- Exercises to complete:
**1.** In the passage on Greenlam Industries' Q2FY25 results, what laminates capacity utilization was reached during the quarter?
**2.** Continue the passage on Greenlam Industries' Q2FY25 results from the point where it stops.

- Passage to read:
________

Greenlam Industries Ltd (GRLM) reported healthy growth in Q2FY25, which was better than our estimates. Growth was driven by strong performance in laminates segment (88% revenue) wherein sales increased by 12%YoY (2-year CAGR stood at 13%) owing to 9%YoY growth in volumes & 3% improvement in realizations. Domestic sales (49% of laminates), increased by 15%YoY, backed by 16% growth in volumes (2- year volume CAGR came in at 18%). Export sales (51% of laminates), grew by 10%YoY, driven by improvement in realizations as volumes increased by mere 2%YoY. Laminates capacity utilization improved to 92% during the quarter. Operating margins came in at 14.7% Vs 16.4%/13.6% in Q2FY24/Q1FY25 respectively. Veneer & allied segments revenue remained flattish on YoY basis at Rs579Mn while EBIT turned positive at Rs11Mn Vs loss of Rs9Mn/Rs26Mn in Q2FY24/Q1FY25 respectively. Deco veneer volumes declined by 10%YoY while Engineered wooden floor revenue increased by 6%YoY. In Plywood, the volume declined by 11%QoQ & revenue degrew by 6%QoQ. EBITDA loss for plywoods stood at Rs67Mn as compared to Rs83Mn/Rs61Mn in Q2FY24/Q1FY25 respectively. Total debt as on H1FY25 stood at Rs11.23Bn & Net Debt came in at Rs9.91Bn.

________

- Records shown:

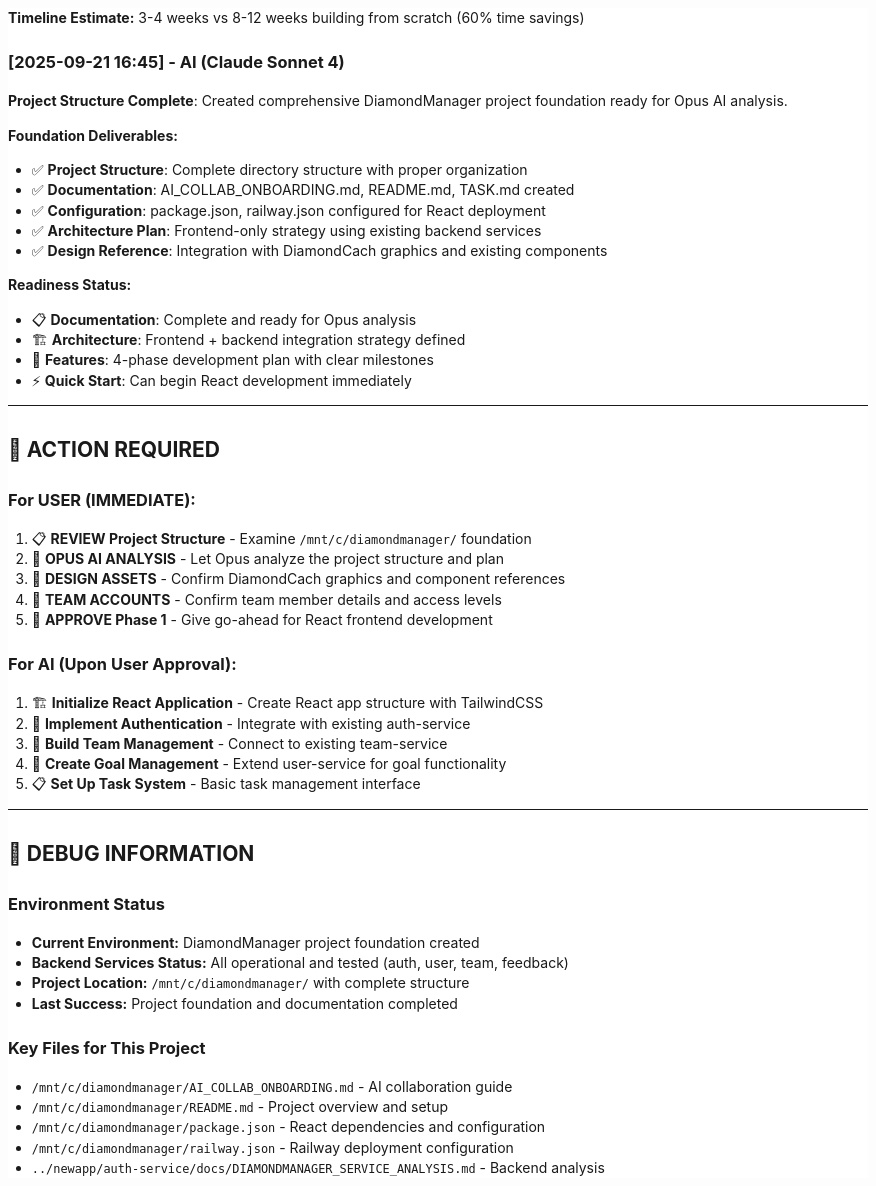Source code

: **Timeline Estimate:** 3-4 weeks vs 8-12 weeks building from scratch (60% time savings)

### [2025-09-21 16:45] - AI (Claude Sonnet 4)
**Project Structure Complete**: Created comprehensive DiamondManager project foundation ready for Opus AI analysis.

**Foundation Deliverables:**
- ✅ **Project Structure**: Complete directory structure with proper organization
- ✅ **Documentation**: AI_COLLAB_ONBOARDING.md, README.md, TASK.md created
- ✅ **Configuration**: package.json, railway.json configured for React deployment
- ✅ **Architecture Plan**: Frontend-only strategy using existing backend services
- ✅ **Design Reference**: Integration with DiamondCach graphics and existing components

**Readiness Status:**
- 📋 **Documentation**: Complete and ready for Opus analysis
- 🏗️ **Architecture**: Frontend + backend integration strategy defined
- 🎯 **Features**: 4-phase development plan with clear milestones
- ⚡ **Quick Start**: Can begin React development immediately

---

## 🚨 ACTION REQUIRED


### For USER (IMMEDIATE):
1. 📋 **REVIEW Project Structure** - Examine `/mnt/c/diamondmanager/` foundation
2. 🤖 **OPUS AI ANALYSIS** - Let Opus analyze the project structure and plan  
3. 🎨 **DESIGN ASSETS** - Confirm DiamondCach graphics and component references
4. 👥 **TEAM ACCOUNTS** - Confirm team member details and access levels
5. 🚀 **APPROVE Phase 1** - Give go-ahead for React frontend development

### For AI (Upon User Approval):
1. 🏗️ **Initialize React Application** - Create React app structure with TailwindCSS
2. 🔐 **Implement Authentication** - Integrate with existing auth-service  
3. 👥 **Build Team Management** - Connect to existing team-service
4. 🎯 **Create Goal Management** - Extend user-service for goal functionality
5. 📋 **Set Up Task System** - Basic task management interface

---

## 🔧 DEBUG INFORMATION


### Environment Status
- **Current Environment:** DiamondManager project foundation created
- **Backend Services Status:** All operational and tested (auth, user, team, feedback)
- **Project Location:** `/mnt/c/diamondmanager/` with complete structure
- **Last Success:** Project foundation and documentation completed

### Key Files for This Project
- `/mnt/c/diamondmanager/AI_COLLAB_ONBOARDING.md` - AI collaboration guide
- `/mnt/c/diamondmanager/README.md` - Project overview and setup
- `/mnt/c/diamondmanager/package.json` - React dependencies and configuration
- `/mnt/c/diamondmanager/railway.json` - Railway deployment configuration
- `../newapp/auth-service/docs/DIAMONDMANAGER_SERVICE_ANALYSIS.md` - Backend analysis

________

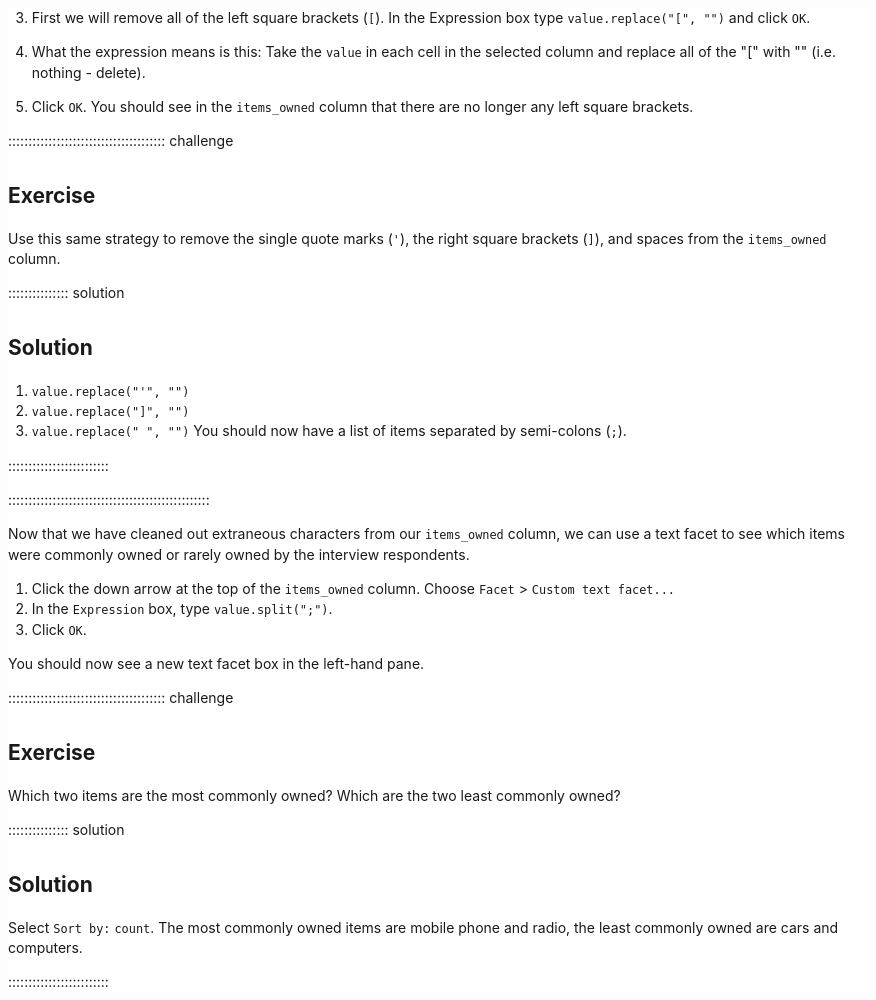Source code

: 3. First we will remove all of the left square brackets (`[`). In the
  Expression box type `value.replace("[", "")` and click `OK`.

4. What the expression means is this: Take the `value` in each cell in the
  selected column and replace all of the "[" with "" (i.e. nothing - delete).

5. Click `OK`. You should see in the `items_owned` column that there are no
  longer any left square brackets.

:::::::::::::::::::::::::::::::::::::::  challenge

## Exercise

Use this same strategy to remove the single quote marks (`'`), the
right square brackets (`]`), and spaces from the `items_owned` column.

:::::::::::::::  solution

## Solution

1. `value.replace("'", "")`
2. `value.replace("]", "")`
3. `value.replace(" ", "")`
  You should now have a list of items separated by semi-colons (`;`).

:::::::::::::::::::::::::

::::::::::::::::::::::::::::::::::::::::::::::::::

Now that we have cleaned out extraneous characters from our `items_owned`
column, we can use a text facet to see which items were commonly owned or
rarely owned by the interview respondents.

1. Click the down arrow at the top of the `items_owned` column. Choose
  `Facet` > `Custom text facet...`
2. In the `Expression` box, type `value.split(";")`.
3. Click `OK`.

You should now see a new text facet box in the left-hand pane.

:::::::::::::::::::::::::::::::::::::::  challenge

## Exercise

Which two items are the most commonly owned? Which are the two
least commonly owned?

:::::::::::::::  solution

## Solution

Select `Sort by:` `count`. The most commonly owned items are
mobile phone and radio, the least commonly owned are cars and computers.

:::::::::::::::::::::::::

________

- Results for the exercise:
**1.** 92%

**2.**
Management Guidance

Management maintained their annual growth guidance of 18-20% for FY25. Particle boards plants should commence operations from Q3FY25 and is expected to operate at 40-50% utilization in FY26E. Company expects peak net debt to reach Rs10-10.5Bn in FY25E.

Our view

Going ahead we reckon laminates volumes to grow by 15%CAGR over FY24-FY27E & operating margins should improve gradually with softening of ocean freight and better product-mix hence, we expect margins to come in at ~15% for FY26-FY27E. With particle boards scheduled to commence operations from Q3FY25 onwards, we believe topline would accelerate and contribute meaningfully to profitability FY27 onwards. Plywood biz is also expected to ramp-up gradually. Hence, we expect overall Revenue/EBITDA/PAT growth of 20%/21%/22% respectively over FY24-FY27E. We have valued the company at P/E(x) of 30x (5-year average 1-year forward P/E is ~35x), on FY27E EPS of Rs20, arriving at a target price of Rs600. Hence, we upgrade the stock to ADD.

Result Highlights

* Revenue stood at Rs6.81Bn, a growth of 13%YoY & QoQ.

* EBITDA margins came in at 12% (est 11%) as compared to 12.5%/10.6% in Q2FY24/Q1FY25 respectively. Absolute EBITDA grew by 7.7%YoY to Rs810Mn.

* Net profit stood at Rs344Mn, a decline of 12.6%YoY owing to higher finance and depreciation cost.